I have been thinking and praying about now….this very moment, this very time in our lives. We are all experiencing these events in many different ways, with differing concerns. We are trying to muddle through the fear of getting sick and the economic impact…..and are reading and hearing mixed messages that do little to comfort. We are being exposed to the best of who we are far more than the worst, though that exists. Our mental health is taking a beating we haven’t quantified in any meaningful way. We too often have little understanding of what survival means past food, shelter and utilities. It seems different for everyone.
I am in there with all the rest! But as time goes on, little time in the bigger picture, I have thought and thought about our history and how it teaches. How it informs what we now call “best practices.” How its lessons can model our way forward, whether it is 1941 or now? How do we become another “greatest generation”? What made that generation great?….they endured both the Great Depression and WWII. What will our legacy be for these days and weeks…perhaps months or years? What will the history books say about our society and our response as individuals that make up that society? What will our young people, children, grandchildren, friends and colleagues remember about each of us…how we behaved, how we spoke, how we respected one another by following suggested public health guidelines? How we interacted with a hurting world? When we think of prior national events that called for long term sacrifice, does wearing a mask pale by comparison? What model or example do we need to provide to reflect a people of character, of integrity, of compassion, of love for one another?
For those who follow the Christian gospel message, these requests are the walking responses…..loving your neighbor now means allowing your neighbor to remain well. For the vulnerable neighbor, of any age, it can mean the difference between living or dying.
36 “Teacher, which is the great commandment in the Law?” 37 And he said to him, “You shall love the Lord your God with all your heart and with all your soul and with all your mind.38 This is the great and first commandment. 39 And a second is like it: You shall love your neighbor as yourself. 40 On these two commandments depend all the Law and the Prophets.”
These photos represent ration books that belonged to husband John’s family. They were part of the national response to World War II to set price limits and ration food and other commodities in order to discourage hoarding and ensure the equitable distribution of scarce resources. Even the rationed items were dependent on availability which changed often and foods were scarce. Sugar, coffee, meat, cheese, fats, canned fish, canned milk were just some of the foods rationed. Instructions included the following: “when you have used your ration, salvage the tin cans and waste fats. They are needed to make munitions for our fighting men.” I try to imagine this happening now.
Other items rationed included automobiles, tires, gasoline, fuel oil, nylon, silk and shoes.
Many of us have heard of these events first hand, through the words of parents or grandparents. Some were children during those years…..John included. Many of you might say the same. He remembers soldiers on their farm property, maneuvers an every day event. He remembers his mother cooking for the soldiers with food from their “Victory Garden,” another federally suggested response that provided 40% of the vegetables grown during the war. For those who lived in cities, window boxes proved to work for growing small amounts. The goal was collective…..food for American families that therefore allowed more food to be sent overseas to soldiers.
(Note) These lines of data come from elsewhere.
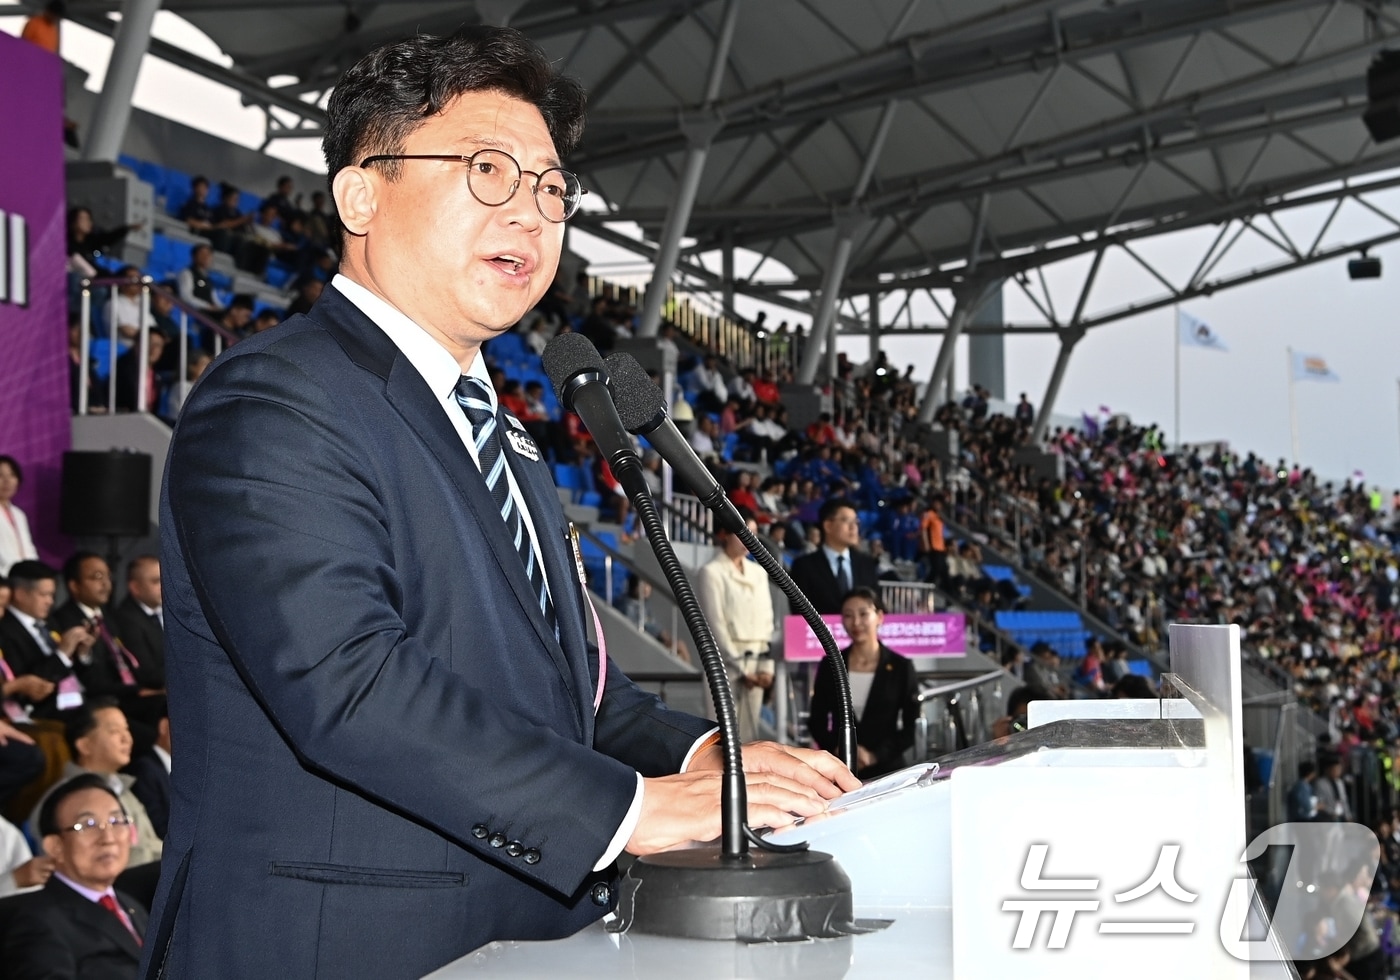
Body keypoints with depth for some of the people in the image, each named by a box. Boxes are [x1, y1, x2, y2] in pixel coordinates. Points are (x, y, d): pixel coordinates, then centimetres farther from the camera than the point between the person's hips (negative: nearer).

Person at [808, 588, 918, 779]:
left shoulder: (901, 667, 1)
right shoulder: (830, 666, 7)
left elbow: (912, 726, 2)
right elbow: (817, 721, 10)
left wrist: (875, 755, -8)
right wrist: (838, 749, -7)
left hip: (885, 770, -1)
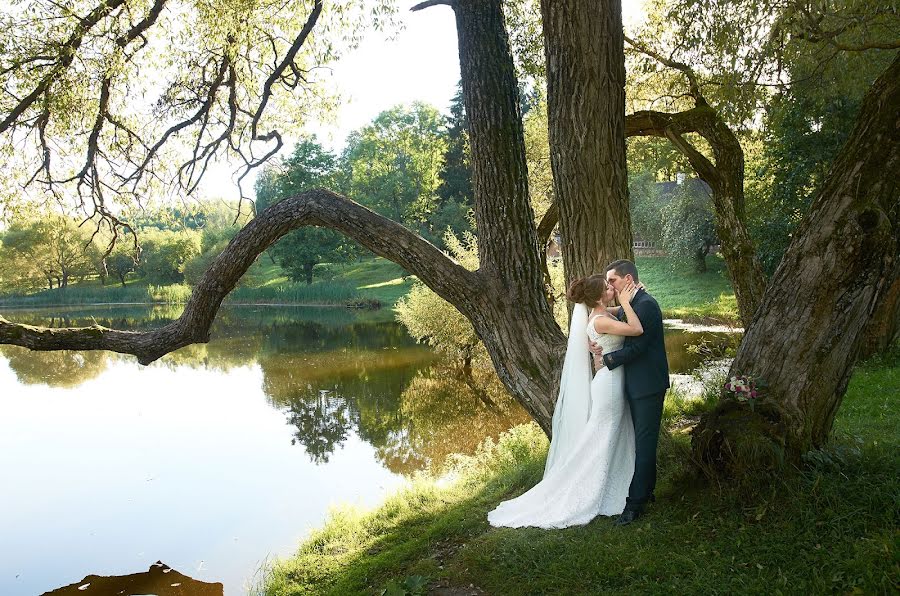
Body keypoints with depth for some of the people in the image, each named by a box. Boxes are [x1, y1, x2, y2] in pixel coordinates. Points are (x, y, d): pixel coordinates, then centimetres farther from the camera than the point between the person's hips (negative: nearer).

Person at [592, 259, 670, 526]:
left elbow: (637, 347, -23)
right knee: (643, 440, 18)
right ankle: (646, 491, 30)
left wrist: (606, 359, -14)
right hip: (636, 384, 10)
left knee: (644, 442, -2)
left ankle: (636, 501, 4)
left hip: (648, 385, -10)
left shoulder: (646, 305, -18)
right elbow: (625, 341, 12)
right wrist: (601, 348, -7)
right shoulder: (629, 306, 12)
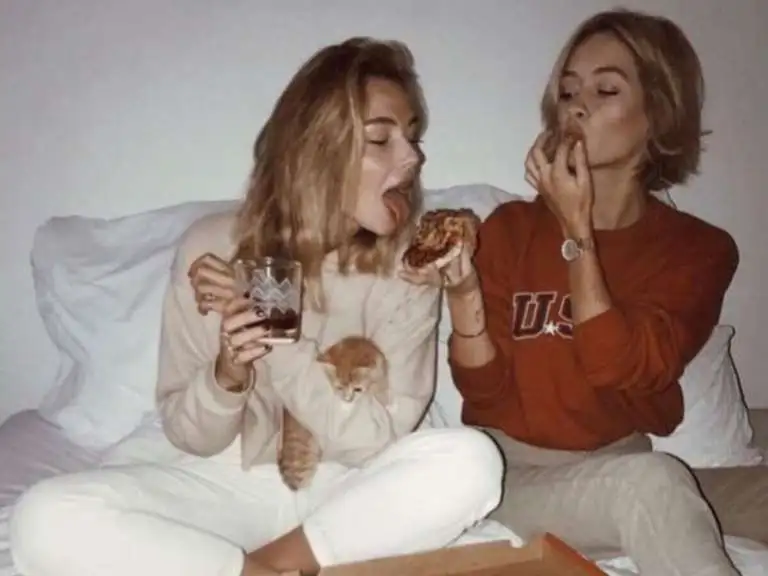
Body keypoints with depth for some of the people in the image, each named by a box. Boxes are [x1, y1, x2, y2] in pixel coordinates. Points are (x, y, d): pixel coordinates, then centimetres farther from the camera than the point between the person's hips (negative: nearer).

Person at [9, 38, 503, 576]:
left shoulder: (408, 264, -11)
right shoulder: (213, 246, -11)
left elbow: (379, 439, -15)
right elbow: (190, 436, -5)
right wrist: (227, 373, -27)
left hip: (345, 489, 1)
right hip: (225, 485, 0)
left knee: (473, 460, -29)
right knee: (45, 520, -23)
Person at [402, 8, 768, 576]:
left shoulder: (701, 249, -1)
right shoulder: (510, 227, -2)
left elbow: (624, 373, -17)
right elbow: (486, 392, -7)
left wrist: (576, 230, -19)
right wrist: (462, 292, -23)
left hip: (624, 471, 2)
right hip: (516, 471, -1)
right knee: (649, 482, -33)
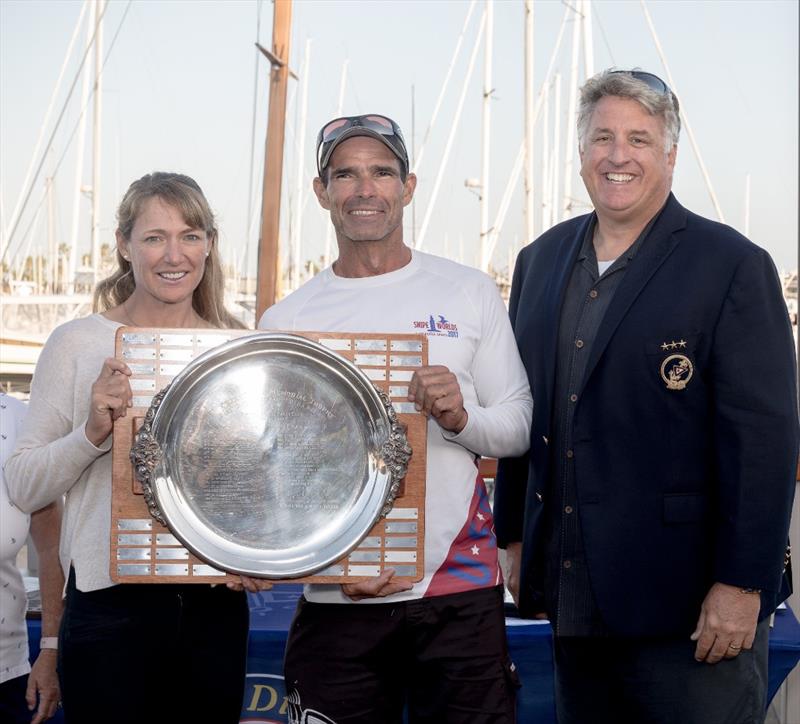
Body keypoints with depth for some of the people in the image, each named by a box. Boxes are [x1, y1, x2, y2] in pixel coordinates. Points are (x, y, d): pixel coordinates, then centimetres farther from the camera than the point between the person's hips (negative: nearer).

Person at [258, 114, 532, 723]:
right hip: (337, 599, 0)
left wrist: (461, 417, -16)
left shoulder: (468, 294, 5)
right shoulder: (285, 321, 5)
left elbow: (520, 427, 5)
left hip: (460, 590, 0)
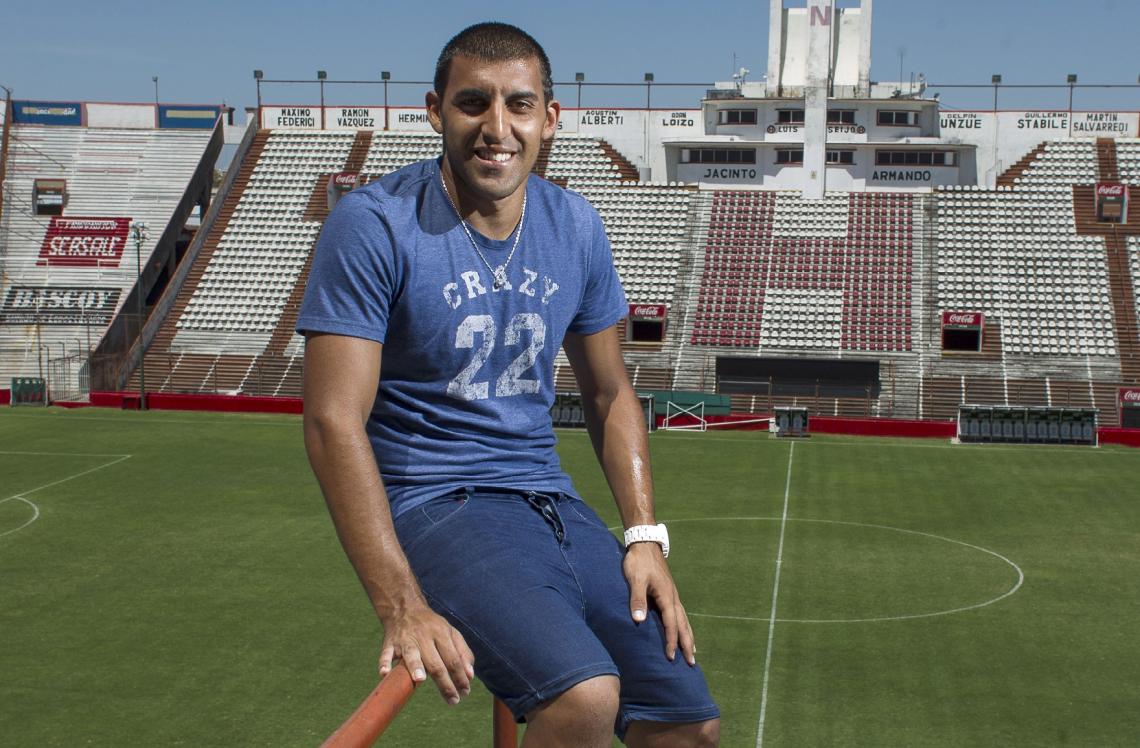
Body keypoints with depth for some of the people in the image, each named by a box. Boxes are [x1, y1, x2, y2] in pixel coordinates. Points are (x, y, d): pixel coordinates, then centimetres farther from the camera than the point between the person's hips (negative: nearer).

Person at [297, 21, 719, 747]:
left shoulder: (576, 227, 5)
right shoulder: (375, 223, -13)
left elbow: (609, 393, 14)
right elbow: (334, 421, -18)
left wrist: (646, 535, 2)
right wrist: (403, 606, -25)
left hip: (550, 499, 6)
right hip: (431, 503, -6)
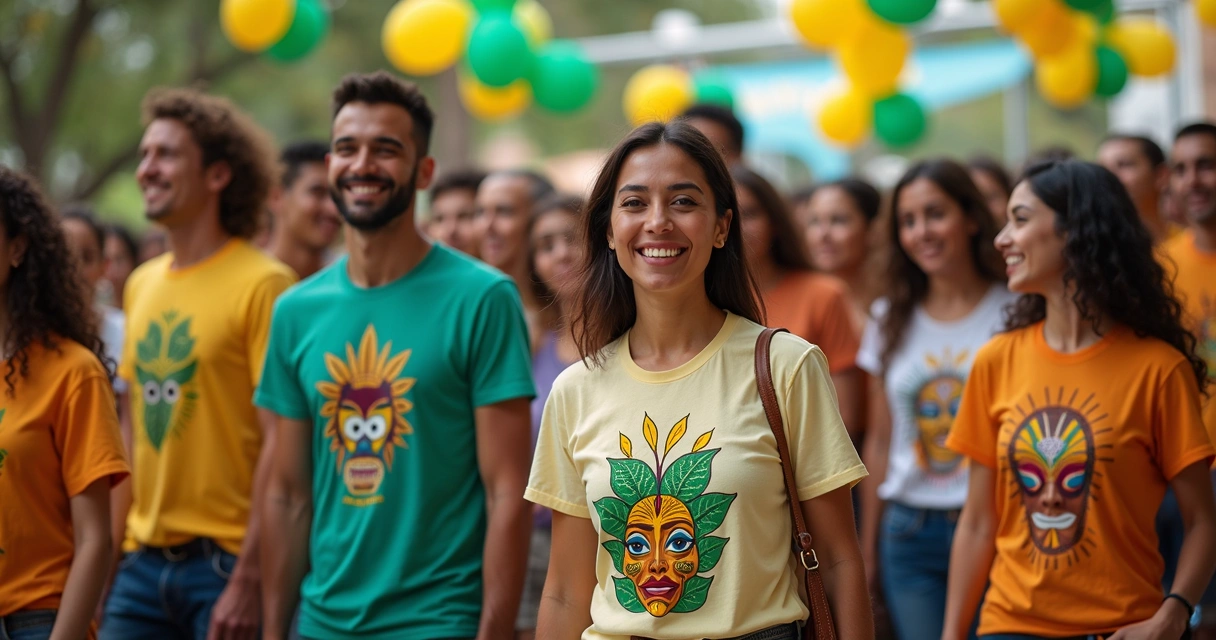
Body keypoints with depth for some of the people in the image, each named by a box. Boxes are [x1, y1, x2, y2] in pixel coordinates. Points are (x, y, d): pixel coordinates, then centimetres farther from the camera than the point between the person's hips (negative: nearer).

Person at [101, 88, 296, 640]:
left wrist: (248, 579, -16)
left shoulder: (262, 284, -9)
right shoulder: (142, 284, 12)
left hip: (226, 560, -6)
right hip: (143, 562, 6)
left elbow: (280, 444, -13)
On many fronts, in many ways, citizens worked together for the war effort and the good of all. We have mostly all heard or read of the sacrifices made on a daily basis for the duration of the war, 1941-1945. We know of the respect and appreciation long felt towards those who served, those who died and those who provided support at home. To speak of the economics of the time and the changes for individual families would add volumes to an already minimized set of paragraphs. It’s just not possible!
Wearing a mask and safe distancing seem amazingly simple. None of us should leave a legacy that includes the death of a family member…or a neighbor, because we failed to protect them by our individual choices. We haven’t lost our rights….we will always have the right to make good choices that will benefit our families as well as our neighbors.